Evaluation is the key to success in any organization. Taking a long, hard look at what needs improvement isn’t always fun to do, but it is a vital piece of health. Has your ministry been effective? As you look over this past year, here are some specific questions to ask:

  • Vision/Mission: Have your vision and mission been accomplished? Have you communicated them to your lead pastor, volunteers, and parents?
  • Parental Involvement: How have you equipped the parents of your church to be the spiritual leaders of their kids?
  • Events: Have they served the purpose you created them to serve? Are there any that need reworking or even removal?
  • Curriculum: Does the curriculum you use teach the gospel message? Do your teachers feel set up to succeed with it?
  • Spiritual Milestones: Have you seen salvations in your services? How many kids have been baptized in water? How about baptized in the Holy Spirit?
  • Guests: How many guests have come through your doors? How many have stayed? Is there anything else you could do to keep them?
  • Creativity: Is your ministry a fun place for kids to be? Do you need to change how you do services in order to keep things fresh?
  • Volunteers: Has your team grown this year? Have they felt encouraged and appreciated?


On the flip side, it is equally important to celebrate the wins in our ministries. Why? Because celebrating:

  • Reminds people where we’ve been and what God has done
  • Unifies the team under the vision of why we do what we do
  • Builds momentum that people will want to keep up
  • Encourages your team and lets them know that are making a difference
  • Produces a desire to look for the positive instead of the negative

We know ministry is hard. Satan would love nothing more than to take away from the joy and significance of our mission. Don’t let him! Speak life over your team, and constantly remind them of their impact. No one wants to work in an environment where nothing is ever good enough. Choose to rejoice in the little as well as the big  thingsyour team and your ministry will be healthier because of it.


Once you’ve taken a look at what you’ve done up to this point, it’s time to contemplate the future. We’ve all heard the concept of setting goals, right? They’re supposed to be specific, measurable, attainable, relevant, and time bound. But I’d like to share with you one simple concept that has changed how I set goals.

I’m a list person, and I’m also a perfectionist, so I often find myself with a paper full of well-meaning and ambitious goals. More often than not, though, those goals don’t get accomplished because I’m trying to focus on multiple things at the same time.

In The 4 Disciplines of Execution, Chris McChesney and Sean Covey share the concept of focusing on the “Wildly Important Goals” (WIGs). It states, “The first discipline is to focus your finest effort on the one or two goals that will make all the difference, instead of giving mediocre effort to dozens of goals” (pg. 25).

The fact of the matter is, the more goals you have, the lower the probability of accomplishing them. The authors argue that when you have two to three goals, you are likely to achieve them. If you have four to 10 goals, the likelihood goes down to one to two goals. And by setting more than 11, you probably won’t achieve any of the goals you’ve set out to fulfill.

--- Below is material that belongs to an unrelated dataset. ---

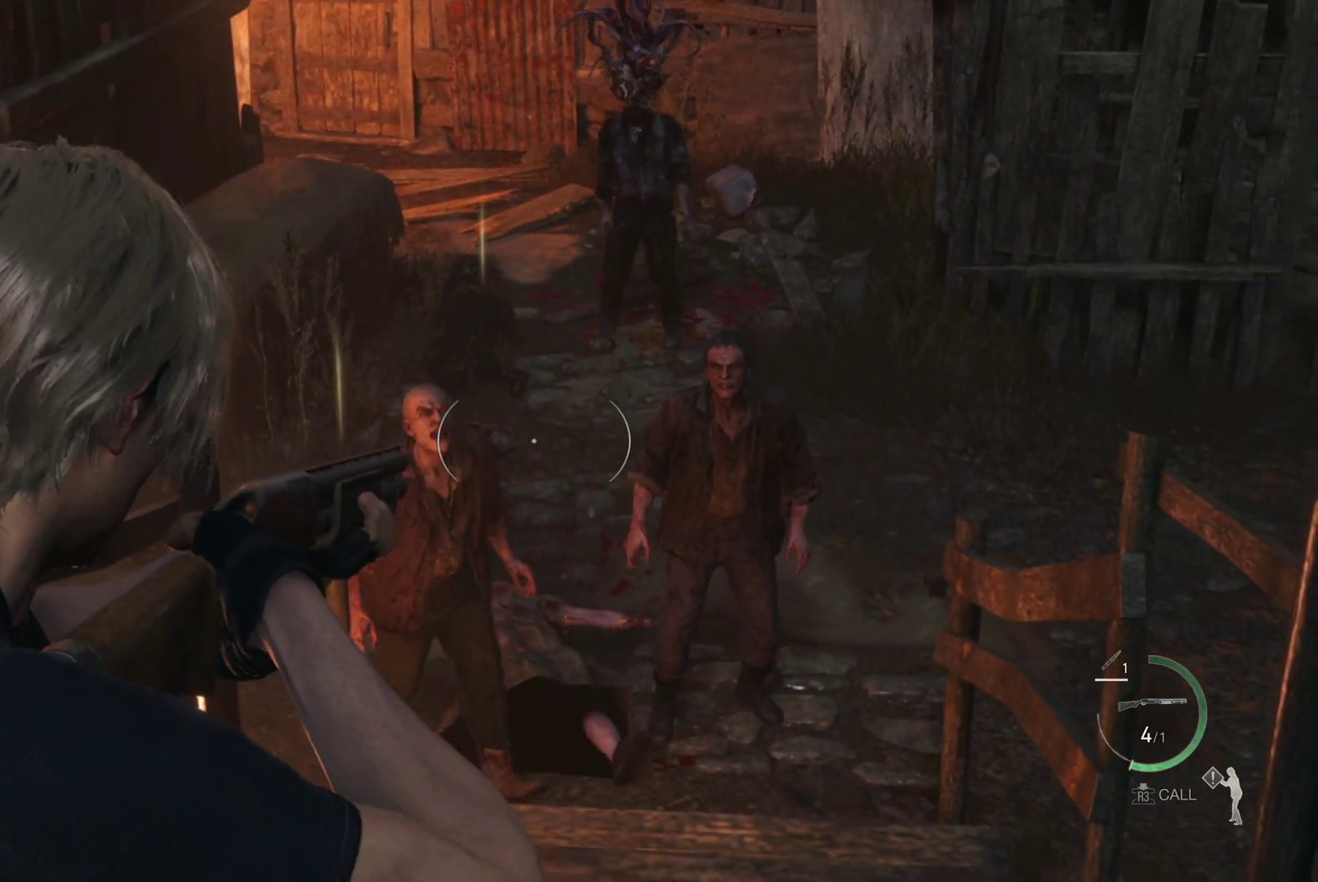
{"buttons": ["L2"], "left_stick": "center", "right_stick": "center", "events": [[33, "right_stick", "down"], [233, "right_stick", "center"], [383, "left_stick", "center"]]}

So what are the WIGs in your ministry? What are the total game changers? Focus on those, and you’ll have a much better chance of accomplishing them.


As leaders, we straddle the line of where we are and where we’re heading. It is our job and our privilege to encourage and challenge those we lead. So take some time this December to evaluate, celebrate, and formulate. Let God expand your vision as you look ahead, but don’t forget to stand up and applaud all that He’s done through your team in 2016.